**PROBLEM**.
Return the text lines of every record below verbatim, omitting the pictures.

--- SOURCE MATERIAL Enclosed Below ---

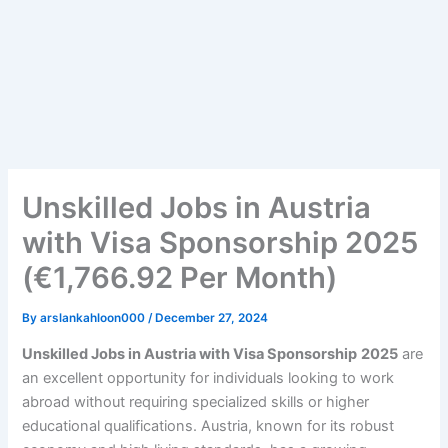
Unskilled Jobs in Austria
with Visa Sponsorship 2025
(€1,766.92 Per Month)
By
arslankahloon000
/
December 27, 2024
Unskilled Jobs in Austria with Visa Sponsorship
2025
are
an excellent opportunity for individuals looking to work
abroad without requiring specialized skills or higher
educational qualifications. Austria, known for its robust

--- End of Enclosed SOURCE MATERIAL ---

**TASK ANSWER**.
Unskilled Jobs in Austria
with Visa Sponsorship 2025
(€1,766.92 Per Month)
By
arslankahloon000
/
December 27, 2024
Unskilled Jobs in Austria with Visa Sponsorship
2025
are
an excellent opportunity for individuals looking to work
abroad without requiring specialized skills or higher
educational qualifications. Austria, known for its robust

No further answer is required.